While the City of San Diego recently rolled back some ADU regulations to cap the number of ADUs that can be built on single-family lots, it also became the largest city in California to approve a policy allowing ADUs to be sold separately from the primary home via condominium conversion.
This follows San Jose’s implementation in 2024, demonstrating how policy innovation can unlock new revenue streams for multifamily developers while providing more affordable homeownership opportunities.
The Developer’s Competitive Advantage
While competitors overlook these opportunities, forward-thinking developers who understand ADU opportunities can gain significant competitive advantages. In markets where ADU development is permitted but not widely understood, developers can:
● Secure better land deals by recognizing additional development potential
● Improve project economics through additional rental income
● Differentiate projects in competitive markets
● Access additional funding sources and incentives
● Build relationships with municipalities seeking housing solutions
ADUs represent a significant opportunity for multifamily developers who understand the regulatory landscape and can execute effectively.

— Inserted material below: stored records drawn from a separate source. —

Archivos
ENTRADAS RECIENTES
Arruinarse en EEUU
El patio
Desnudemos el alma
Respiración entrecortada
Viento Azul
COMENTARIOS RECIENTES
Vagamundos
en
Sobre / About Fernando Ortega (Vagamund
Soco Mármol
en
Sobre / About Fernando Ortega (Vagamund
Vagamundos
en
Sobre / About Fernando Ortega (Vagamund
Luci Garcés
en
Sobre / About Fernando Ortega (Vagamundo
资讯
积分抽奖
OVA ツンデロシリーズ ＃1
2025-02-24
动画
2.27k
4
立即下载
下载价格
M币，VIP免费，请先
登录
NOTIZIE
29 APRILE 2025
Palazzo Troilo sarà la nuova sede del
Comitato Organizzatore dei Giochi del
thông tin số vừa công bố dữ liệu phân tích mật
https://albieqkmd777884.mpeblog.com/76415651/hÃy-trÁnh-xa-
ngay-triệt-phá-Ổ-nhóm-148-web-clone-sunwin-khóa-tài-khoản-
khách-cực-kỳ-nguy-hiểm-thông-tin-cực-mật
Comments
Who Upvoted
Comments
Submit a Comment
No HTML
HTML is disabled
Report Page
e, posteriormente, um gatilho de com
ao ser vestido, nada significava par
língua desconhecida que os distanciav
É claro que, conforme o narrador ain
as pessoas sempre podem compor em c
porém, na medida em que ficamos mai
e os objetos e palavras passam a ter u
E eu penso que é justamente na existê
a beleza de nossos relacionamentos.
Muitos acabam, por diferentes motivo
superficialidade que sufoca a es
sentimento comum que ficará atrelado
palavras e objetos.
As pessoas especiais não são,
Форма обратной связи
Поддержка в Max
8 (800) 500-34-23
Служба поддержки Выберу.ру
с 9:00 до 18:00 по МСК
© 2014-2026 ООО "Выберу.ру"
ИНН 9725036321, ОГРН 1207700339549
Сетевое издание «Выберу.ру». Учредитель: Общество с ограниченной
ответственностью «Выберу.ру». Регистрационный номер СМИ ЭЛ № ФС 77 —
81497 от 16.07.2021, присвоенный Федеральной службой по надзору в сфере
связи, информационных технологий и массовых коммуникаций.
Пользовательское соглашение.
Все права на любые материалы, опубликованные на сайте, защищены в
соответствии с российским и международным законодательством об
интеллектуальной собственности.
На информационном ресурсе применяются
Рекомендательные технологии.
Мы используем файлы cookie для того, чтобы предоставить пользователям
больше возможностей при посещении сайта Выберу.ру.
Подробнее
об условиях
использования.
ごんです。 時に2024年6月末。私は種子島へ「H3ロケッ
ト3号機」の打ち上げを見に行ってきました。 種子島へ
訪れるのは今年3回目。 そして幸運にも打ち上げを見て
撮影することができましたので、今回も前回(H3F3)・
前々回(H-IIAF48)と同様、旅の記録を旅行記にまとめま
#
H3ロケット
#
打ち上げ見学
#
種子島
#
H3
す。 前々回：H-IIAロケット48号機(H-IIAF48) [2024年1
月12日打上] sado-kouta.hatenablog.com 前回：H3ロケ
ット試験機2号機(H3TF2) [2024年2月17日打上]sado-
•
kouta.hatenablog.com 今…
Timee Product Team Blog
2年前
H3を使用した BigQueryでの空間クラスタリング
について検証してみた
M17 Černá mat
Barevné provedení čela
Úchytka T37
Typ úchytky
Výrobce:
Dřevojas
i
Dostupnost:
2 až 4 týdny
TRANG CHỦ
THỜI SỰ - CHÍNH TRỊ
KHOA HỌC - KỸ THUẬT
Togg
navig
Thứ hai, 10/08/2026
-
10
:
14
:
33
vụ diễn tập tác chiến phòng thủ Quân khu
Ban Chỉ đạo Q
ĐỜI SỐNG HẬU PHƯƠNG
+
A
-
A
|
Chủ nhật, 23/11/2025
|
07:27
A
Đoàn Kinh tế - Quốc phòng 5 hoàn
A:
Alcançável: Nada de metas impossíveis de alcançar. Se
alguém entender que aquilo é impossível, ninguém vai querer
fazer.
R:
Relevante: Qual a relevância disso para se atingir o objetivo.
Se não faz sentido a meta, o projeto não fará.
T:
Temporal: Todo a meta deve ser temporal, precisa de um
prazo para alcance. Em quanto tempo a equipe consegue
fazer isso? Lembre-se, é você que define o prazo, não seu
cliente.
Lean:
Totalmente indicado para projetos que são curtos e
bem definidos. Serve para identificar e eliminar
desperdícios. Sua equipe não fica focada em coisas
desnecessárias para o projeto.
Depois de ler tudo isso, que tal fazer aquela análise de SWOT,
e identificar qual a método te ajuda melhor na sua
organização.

While not every project will benefit from ADU integration, developers who ignore this opportunity may be leaving money on the table. The housing shortage demands innovative solutions, and ADUs offer a path to increased density, improved project economics and community benefit.
Brandi Campbell Wood is principal and ADU programs director at Community Planning Collaborative, a Berkeley,California-based community development and urban planning firm that specializes in housing policy and ADU resources.